▶ **Exercise tasks**:
**A)** In the haproxy bug thread below, which release did Manu later say shows the same issue?
**B)** Carry on the haproxy bug thread from where it stops.
[Begin Excerpt to read]
[BUG] haproxy 1.8-last/master-worker/peers

2017-11-17 Thread Emmanuel Hocdet

Hi,

In master-worker mode with peers, old worker never died after a reload (kill 
-USR2).

Tested without traffic, with/without threads.
Without peers, no problems.

++
Manu




Re: [BUG] haproxy 1.8-last/master-worker/peers

2017-11-18 Thread Willy Tarreau
Hi Manu,

On Fri, Nov 17, 2017 at 05:14:11PM +0100, Emmanuel Hocdet wrote:
> In master-worker mode with peers, old worker never died after a reload (kill 
> -USR2).
> 
> Tested without traffic, with/without threads.
> Without peers, no problems.

Thanks for the report. I'm currently working on an issue causing some
streams never to end, and it *could* possibly also affect peers. We'll
have to try again once I manage to sort this out.

Cheers,
Willy



Re: [BUG] haproxy 1.8-last/master-worker/peers

2017-11-27 Thread Emmanuel Hocdet

Hi Willy,

> Le 18 nov. 2017 à 12:28, Willy Tarreau  a écrit :
> 
> Hi Manu,
> 
> On Fri, Nov 17, 2017 at 05:14:11PM +0100, Emmanuel Hocdet wrote:
>> In master-worker mode with peers, old worker never died after a reload (kill 
>> -USR2).
>> 
>> Tested without traffic, with/without threads.
>> Without peers, no problems.
> 
> Thanks for the report. I'm currently working on an issue causing some
> streams never to end, and it *could* possibly also affect peers. We'll
> have to try again once I manage to sort this out.

same issue with 1.8.0.

++
Manu




Re: [BUG] haproxy 1.8-last/master-worker/peers

2017-11-27 Thread Willy Tarreau
Hi Manu,

On Mon, Nov 27, 2017 at 06:21:50PM +0100, Emmanuel Hocdet wrote:
> Hi Willy,
> 
> > Le 18 nov. 2017 à 12:28, Willy Tarreau  a écrit :
> > 
> > Hi Manu,
> > 
> > On Fri, Nov 17, 2017 at 05:14:11PM +0100, Emmanuel Hocdet wrote:
> >> In master-worker mode with peers, old worker never died after a reload 
> >> (kill -USR2).
> >> 
> >> Tested without traffic, with/without threads.
[End Excerpt to read]
[Begin Excerpted data]
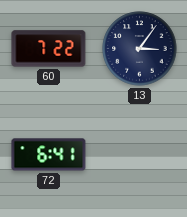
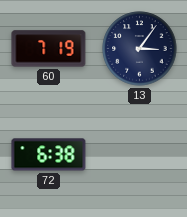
60: 7:22 -> 7:19
72: 6:41 -> 6:38
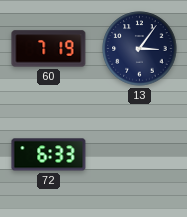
72: 6:38 -> 6:33
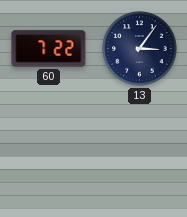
60: 7:19 -> 7:22
72: 6:33 -> none
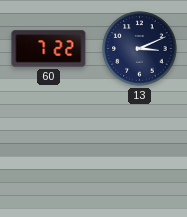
13: 3:06 -> 3:11
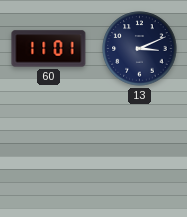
60: 7:22 -> 11:01
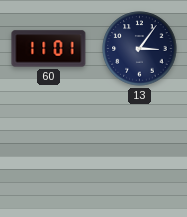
13: 3:11 -> 3:06
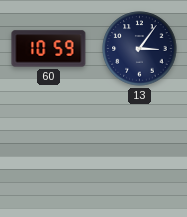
60: 11:01 -> 10:59
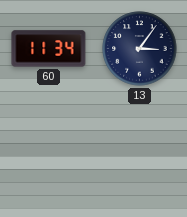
60: 10:59 -> 11:34
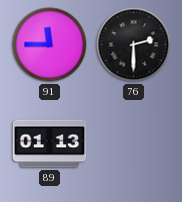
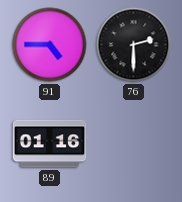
91: 11:45 -> 4:45
89: 01:13 -> 01:16
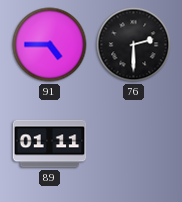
89: 01:16 -> 01:11
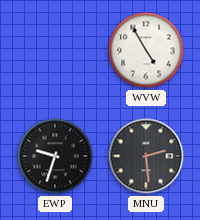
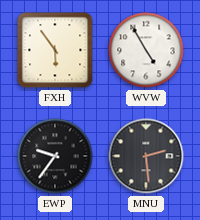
FXH: none -> 5:54
EWP: 9:33 -> 9:36
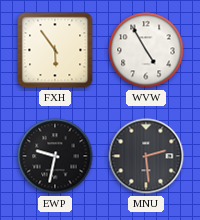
EWP: 9:36 -> 9:32
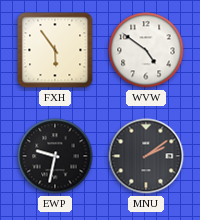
WVW: 4:55 -> 4:51
MNU: 2:29 -> 2:09
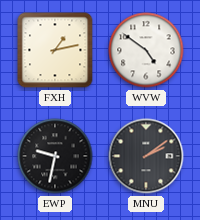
FXH: 5:54 -> 1:13
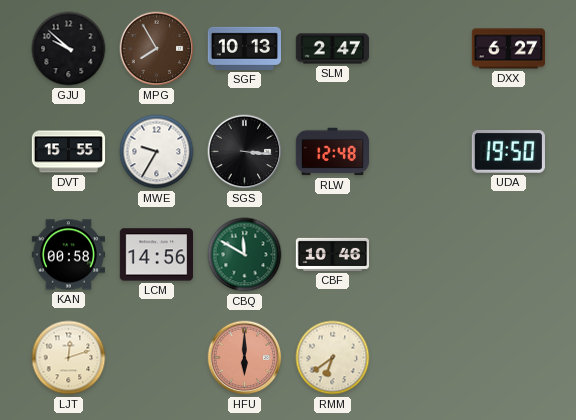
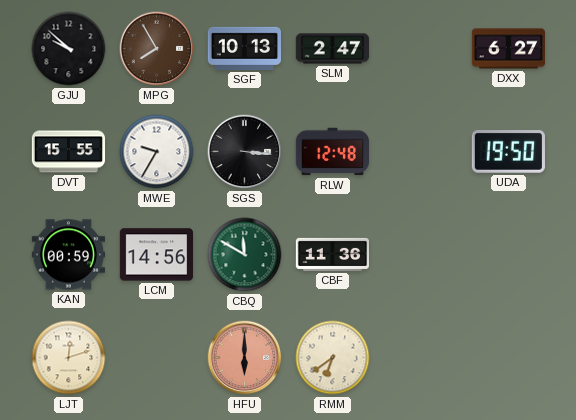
KAN: 00:58 -> 00:59
CBF: 10:46 -> 11:36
[End Excerpted data]
▶ **Results for the exercise**:
**A)** Version 1.8.0.

**B)**
> >> Without peers, no problems.
> > 
> > Thanks for the report. I'm currently working on an issue causing some
> > streams never to end, and it *could* possibly also affect peers. We'll
> > have to try again once I manage to sort this out.
> 
> same issue with 1.8.0.

Then I'll need a reproducer because I couldn't reproduce it.

Thanks,
Willy



Re: [BUG] haproxy 1.8-last/master-worker/peers

2017-11-28 Thread Emmanuel Hocdet

Hi Willy,

> Le 28 nov. 2017 à 07:33, Willy Tarreau  a écrit :
> 
> Hi Manu,
> 
> On Mon, Nov 27, 2017 at 06:21:50PM +0100, Emmanuel Hocdet wrote:
>> Hi Willy,
>> 
>>> Le 18 nov. 2017 à 12:28, Willy Tarreau  a écrit :
>>> 
>>> Hi Manu,
>>> 
>>> On Fri, Nov 17, 2017 at 05:14:11PM +0100, Emmanuel Hocdet wrote:
 In master-worker mode with peers, old worker never died after a reload 
 (kill -USR2).
 
 Tested without traffic, with/without threads.
 Without peers, no problems.
>>> 
>>> Thanks for the report. I'm currently working on an issue causing some
>>> streams never to end, and it *could* possibly also affect peers. We'll
>>> have to try again once I manage to sort this out.
>> 
>> same issue with 1.8.0.
> 
> Then I'll need a reproducer because I couldn't reproduce it.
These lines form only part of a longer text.